Passage:
Intervention and Comparator
The intervention group consisted of people with T2D who received 1.8 mg of liraglutide subcutaneously once-daily as an add-on to standard of care (SoC). The comparator group received SoC for T2D.
Model Structure
A Markov model, as shown in Fig. 1, was developed in Microsoft Excel and based on the CV and renal outcomes of the LEADER trial [9, 10]. The model comprised eight health status: T2D with CV risk, non-fatal myocardial infarction (MI), post-MI, non-fatal stroke, post-stroke, pre-renal replacement therapy (pre-RRT), RRT, and death. The assumption in this model was that MI, stroke, and nephropathy were mutually exclusive events. Deaths included fatal MI, fatal stroke, CV death, non-CV death, and renal death. To capture the long-term costs and outcomes, a lifetime horizon with a yearly cycle length was used for the analyses.
Markov model of type 2 diabetes people with cardiovascular risk. T2D type 2 diabetes, MI myocardial infarction
Each cohort was started at the T2D with CV risk health state. People then moved to non-fatal MI, non-fatal stroke, pre-RRT, or death according to the transitional probability of such a health state. People who experienced either non-fatal MI or non-fatal stroke could move to post-MI or post-stroke, respectively, or experience death from CV causes in the next cycle. People with either post-MI or post-stroke could remain in the same health state or get worse and attain death. Another pathway was nephropathy. The cohort could move from the starting health state to the pre-RRT health state or attain death from renal disease. People were then moved to the RRT health state or could remain in the pre-RRT health state or death state according to the transitional probabilities. People in the RRT health state could stay in the RRT health state or get worse and die. Finally, all people could enter the absorbing health state, which is the death state.
Input Parameters
Transitional Probability Inputs
Myocardial Infarction
Risk of non-fatal MI was obtained from the LEADER trial [9, 11], which reported 6.02% vs. 6.79% in the liraglutide and SoC groups for all people, 6.88% vs. 7.95% for people with ASCVD, and 3.72% vs. 3.77% for people without ASCVD. The number of fatal MI was fewer than non-fatal MI in all three cohorts. People who received add-on liraglutide had fewer fatal MI than those who received SoC alone in all three cohorts. The reported percentages of fatal MI were 0.36% vs. 0.60% in the liraglutide and SoC groups for all people, 0.38% vs. 0.56% for people with ASCVD, and 0.32% vs. 0.69% for people without ASCVD [9, 11]. All these risks of non-fatal MI and fatal MI were converted into an annual rate, then converted back to an annual probability. The details are shown in Table 1.
Stroke
The data on non-fatal stroke and fatal stroke were also obtained from the LEADER trial [9, 11]. The number of non-fatal strokes was higher compared to fatal strokes for all three cohorts. People who received liraglutide treatment had lower percentages of non-fatal stroke versus those who received SoC treatment (3.67% vs. 4.33% for people with ASCVD, 3.41% vs. 3.79% for all people). However, people from the no ASCVD cohort had higher percentages of non-fatal stroke in the liraglutide group than the SoC group (2.69% vs. 2.38%). There were fewer people with fatal stroke in the liraglutide group than in the SoC group for all three cohorts. Risks of fatal stroke in the liraglutide and SoC groups were 0.34% vs. 0.54%, 0.32% vs. 0.56%, and 0.40% vs. 0.46% for all people, people with ASCVD, and people without ASCVD, respectively. All these risks of non-fatal stroke and fatal stroke were converted to an annual rate, then converted back to an annual probability. The details are shown in Table 1.

Given data:
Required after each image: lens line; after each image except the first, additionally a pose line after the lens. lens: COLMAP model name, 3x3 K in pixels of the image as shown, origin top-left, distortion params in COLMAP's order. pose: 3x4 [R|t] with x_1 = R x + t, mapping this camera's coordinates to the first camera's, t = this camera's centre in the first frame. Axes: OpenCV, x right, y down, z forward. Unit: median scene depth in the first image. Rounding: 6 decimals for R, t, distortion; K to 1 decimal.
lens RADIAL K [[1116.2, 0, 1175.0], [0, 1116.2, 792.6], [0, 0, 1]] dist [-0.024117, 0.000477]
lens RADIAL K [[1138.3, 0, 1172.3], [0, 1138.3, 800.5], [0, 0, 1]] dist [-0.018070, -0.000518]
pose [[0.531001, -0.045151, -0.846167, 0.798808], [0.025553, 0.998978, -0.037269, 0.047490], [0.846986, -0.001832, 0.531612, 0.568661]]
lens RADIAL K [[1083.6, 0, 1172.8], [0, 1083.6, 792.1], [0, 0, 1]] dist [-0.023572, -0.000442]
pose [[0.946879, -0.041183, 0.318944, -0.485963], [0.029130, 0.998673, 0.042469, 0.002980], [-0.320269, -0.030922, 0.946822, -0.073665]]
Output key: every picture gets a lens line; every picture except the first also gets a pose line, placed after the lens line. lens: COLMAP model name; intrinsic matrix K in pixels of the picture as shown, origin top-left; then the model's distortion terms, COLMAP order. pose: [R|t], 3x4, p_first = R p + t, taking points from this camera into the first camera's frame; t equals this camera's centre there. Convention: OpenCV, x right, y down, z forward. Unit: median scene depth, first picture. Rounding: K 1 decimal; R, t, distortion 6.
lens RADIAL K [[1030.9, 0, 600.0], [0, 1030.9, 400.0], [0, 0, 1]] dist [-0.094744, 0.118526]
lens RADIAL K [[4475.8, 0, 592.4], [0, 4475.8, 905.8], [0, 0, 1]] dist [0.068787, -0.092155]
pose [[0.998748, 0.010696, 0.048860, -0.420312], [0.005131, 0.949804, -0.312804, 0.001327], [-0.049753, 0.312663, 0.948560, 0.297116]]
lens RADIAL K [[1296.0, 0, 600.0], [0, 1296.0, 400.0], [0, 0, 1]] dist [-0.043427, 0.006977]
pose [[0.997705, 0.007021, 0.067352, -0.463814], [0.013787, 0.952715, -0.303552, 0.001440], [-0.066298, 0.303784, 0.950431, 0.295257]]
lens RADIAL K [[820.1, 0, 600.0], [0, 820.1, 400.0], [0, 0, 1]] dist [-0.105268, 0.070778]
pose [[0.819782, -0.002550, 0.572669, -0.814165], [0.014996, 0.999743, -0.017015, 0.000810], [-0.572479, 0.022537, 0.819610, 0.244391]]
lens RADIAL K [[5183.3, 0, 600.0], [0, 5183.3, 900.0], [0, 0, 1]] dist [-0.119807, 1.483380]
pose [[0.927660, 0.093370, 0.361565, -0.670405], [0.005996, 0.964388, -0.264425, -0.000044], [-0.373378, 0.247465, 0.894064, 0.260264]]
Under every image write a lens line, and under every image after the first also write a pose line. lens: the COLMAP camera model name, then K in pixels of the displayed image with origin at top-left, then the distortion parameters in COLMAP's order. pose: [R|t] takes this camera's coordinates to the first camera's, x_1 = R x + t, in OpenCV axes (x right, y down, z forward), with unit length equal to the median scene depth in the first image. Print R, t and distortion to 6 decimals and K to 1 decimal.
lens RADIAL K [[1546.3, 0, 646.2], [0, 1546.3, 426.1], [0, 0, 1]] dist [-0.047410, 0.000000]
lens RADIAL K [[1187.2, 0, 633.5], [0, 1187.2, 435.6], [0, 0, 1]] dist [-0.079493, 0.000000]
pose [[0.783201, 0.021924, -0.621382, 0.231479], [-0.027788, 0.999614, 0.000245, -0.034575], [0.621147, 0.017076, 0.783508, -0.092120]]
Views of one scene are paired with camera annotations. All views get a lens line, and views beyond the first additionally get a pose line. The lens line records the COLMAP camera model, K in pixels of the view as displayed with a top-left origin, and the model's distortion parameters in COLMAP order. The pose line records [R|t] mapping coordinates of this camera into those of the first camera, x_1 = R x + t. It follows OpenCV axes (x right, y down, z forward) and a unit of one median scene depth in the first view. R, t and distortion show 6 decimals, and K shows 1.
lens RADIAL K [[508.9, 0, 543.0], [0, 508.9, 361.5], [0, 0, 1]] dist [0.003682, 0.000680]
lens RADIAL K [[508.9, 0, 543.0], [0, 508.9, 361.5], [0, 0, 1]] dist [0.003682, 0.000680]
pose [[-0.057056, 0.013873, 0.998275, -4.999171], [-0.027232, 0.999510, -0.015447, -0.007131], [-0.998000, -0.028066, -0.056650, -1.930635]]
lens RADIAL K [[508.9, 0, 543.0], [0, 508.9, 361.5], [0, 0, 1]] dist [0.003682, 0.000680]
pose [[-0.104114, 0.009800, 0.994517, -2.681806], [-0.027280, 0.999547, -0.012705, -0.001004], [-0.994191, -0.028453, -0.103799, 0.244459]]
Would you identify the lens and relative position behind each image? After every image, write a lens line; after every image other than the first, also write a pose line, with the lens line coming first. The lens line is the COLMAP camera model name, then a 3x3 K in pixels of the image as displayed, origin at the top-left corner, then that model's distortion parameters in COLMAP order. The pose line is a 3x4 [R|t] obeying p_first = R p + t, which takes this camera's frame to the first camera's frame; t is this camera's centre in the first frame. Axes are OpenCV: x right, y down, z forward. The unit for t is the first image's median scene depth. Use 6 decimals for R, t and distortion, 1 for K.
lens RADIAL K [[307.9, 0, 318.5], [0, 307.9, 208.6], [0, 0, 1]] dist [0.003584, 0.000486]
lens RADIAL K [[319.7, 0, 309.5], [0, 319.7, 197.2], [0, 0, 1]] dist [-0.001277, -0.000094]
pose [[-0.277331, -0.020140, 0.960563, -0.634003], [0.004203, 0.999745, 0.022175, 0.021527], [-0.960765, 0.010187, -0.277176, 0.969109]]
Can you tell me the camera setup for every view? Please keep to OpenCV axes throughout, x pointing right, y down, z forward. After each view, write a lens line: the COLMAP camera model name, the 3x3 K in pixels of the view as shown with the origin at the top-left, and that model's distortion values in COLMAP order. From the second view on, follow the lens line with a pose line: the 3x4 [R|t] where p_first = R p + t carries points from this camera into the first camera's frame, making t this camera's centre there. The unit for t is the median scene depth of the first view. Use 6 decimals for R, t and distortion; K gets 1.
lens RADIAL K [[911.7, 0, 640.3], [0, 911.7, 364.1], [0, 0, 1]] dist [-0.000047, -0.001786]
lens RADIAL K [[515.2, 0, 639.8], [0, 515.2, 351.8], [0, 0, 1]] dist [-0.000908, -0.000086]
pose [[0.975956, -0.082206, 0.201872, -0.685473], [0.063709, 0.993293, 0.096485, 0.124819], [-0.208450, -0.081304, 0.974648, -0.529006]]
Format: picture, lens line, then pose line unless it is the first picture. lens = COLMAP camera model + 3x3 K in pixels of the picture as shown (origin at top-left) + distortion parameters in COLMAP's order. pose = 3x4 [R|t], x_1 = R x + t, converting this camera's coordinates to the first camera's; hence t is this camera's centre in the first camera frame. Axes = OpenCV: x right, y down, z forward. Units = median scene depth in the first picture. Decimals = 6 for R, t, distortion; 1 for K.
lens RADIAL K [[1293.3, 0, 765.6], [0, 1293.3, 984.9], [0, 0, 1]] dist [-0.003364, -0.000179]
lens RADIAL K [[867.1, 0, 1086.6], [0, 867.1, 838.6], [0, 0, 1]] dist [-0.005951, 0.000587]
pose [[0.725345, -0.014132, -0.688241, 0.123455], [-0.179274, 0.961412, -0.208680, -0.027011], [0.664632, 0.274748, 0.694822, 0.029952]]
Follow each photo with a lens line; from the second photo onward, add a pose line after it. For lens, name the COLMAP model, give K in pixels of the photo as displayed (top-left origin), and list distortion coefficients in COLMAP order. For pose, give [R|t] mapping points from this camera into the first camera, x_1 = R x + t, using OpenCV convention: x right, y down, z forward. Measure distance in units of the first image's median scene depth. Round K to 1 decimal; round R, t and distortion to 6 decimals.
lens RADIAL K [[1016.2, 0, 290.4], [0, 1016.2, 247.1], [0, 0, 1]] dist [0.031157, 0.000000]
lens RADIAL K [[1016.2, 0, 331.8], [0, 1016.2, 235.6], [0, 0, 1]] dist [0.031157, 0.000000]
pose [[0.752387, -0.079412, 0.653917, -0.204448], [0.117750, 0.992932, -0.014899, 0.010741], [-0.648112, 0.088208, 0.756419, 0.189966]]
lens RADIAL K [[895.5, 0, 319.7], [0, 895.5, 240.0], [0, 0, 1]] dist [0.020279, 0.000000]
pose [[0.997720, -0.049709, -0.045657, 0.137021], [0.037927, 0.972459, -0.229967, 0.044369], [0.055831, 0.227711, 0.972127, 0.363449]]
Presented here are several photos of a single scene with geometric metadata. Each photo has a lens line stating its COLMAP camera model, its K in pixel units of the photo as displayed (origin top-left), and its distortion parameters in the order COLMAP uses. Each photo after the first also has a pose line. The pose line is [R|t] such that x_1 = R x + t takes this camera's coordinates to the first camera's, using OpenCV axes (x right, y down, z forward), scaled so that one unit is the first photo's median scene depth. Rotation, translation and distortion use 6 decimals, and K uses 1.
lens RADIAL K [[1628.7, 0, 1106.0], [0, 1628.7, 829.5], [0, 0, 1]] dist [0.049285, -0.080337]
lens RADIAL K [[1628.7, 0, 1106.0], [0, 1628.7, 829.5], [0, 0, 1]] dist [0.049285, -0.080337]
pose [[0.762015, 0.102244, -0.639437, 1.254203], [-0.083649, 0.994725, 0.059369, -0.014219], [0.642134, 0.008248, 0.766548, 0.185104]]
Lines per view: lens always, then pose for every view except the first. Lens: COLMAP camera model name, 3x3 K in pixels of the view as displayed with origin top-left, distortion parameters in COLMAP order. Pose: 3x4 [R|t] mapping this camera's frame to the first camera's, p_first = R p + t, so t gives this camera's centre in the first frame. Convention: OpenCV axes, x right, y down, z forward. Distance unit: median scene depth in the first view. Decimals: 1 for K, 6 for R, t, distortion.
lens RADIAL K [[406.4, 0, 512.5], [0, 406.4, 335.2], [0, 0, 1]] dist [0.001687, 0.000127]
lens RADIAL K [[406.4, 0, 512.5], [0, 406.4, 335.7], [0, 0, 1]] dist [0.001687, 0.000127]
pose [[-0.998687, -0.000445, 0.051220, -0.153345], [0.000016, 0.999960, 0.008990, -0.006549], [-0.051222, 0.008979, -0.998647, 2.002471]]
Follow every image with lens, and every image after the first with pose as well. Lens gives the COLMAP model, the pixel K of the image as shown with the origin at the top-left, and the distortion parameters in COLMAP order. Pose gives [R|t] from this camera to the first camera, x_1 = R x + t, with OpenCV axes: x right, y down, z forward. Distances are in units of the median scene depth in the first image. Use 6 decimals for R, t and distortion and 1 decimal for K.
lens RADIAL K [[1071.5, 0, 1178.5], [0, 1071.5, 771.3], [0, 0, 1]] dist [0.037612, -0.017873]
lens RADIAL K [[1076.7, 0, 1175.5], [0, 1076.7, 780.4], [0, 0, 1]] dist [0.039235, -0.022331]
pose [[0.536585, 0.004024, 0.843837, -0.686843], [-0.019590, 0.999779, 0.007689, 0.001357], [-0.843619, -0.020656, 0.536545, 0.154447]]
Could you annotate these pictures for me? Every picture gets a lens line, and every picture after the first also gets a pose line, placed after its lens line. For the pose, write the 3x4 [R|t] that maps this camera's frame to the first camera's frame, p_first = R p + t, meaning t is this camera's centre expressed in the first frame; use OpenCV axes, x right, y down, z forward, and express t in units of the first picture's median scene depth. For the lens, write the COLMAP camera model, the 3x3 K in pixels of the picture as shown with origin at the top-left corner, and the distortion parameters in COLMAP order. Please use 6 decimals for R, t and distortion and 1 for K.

Work request: In the passage on the liraglutide Markov model, what software was used to build the model?

Answer box: Microsoft Excel.